During my recent flu-addled “Naked and Afraid” binge, I realized that it is only towards the end of the challenges, after weeks and weeks of literal starvation, that the women’s naked bodies begin to look, to my mind, like what a woman’s body “should” look like.  Not because I am catty and shallow, but because I, like everybody else, have been so indoctrinated with the idea that emaciation is a feminine ideal; and this notion has gained such a foothold in me that a sickly, starving woman looks exactly how I wish I could look.   

This appalling revelation reminded me of a particular line in the Renewal of Baptismal Promises, when the people of God swear to “reject the glamour of evil”.  Evil, which should appear to us as dangerous and ugly, so often manages to seduce our senses, fooling us into coveting a darkness that is disguised as beauty.  And what a dark trick indeed, that what we have come to revere as glamorous and desirable in a woman’s body are signs of starvation and death.  

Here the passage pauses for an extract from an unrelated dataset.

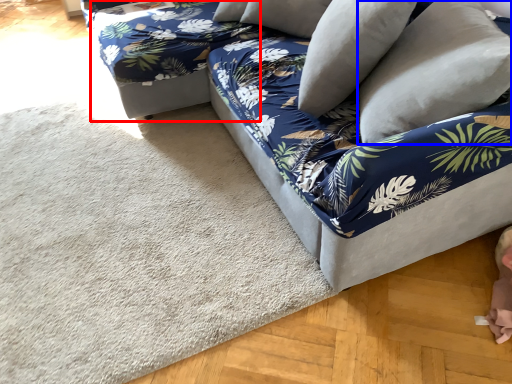
Question: Which object is further to the camera taking this photo, bean bag chair (highlighted by a red box) or pillow (highlighted by a blue box)?

Choices:
 (A) bean bag chair
 (B) pillow

Answer: (A)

In John 10:10, Jesus says, “I have come so that they may have life, and may have it abundantly.”  This is his desire for us, his brothers and sisters, and yet it is all the marks of an abundant life that we seek to erase from women’s bodies: the wrinkles that show we have lived long and smiled often; the stretch marks that reveal how we grew from little girls into young women; the poochy mom bellies that prove we were blessed with fertility; the thighs that touch in the middle because we have celebrated and feasted.  These are the hallmarks of a life fully and abundantly lived, and we shame women for possessing them. 

I suspect, though, that when we enter the Heavenly kingdom, all of the physical “flaws” that tell the story of women’s lives will be welcomed on our glorified bodies.  Jesus’ own resurrected body, far from appearing perfect, actually retained the wounds of the crucifixion (John 20:20-27), and they served as a banner of how he’d lived his earthly life, a life defined by love and sacrifice.  So perhaps in Heaven, women’s grey hair, soft tummies, and cellulite will not be contrary to the perfection of their glorified bodies, but instead will be an integral part of what makes them glorious, because such signs are manifestations of the abundant life given to us by Christ.  Maybe to Heavenly eyes, feminine beauty will look like the squishy, gritty, full reality of life, and not the frail and false glamour of death. 

As we approach Thanksgiving—a stressful time for many women because it involves fat and calories galore—I will try to keep this in my heart, remembering that Jesus desires to give me life, and life abundantly.  Maybe true beauty lies in gratefully receiving this gift; and not in skimping on the gravy.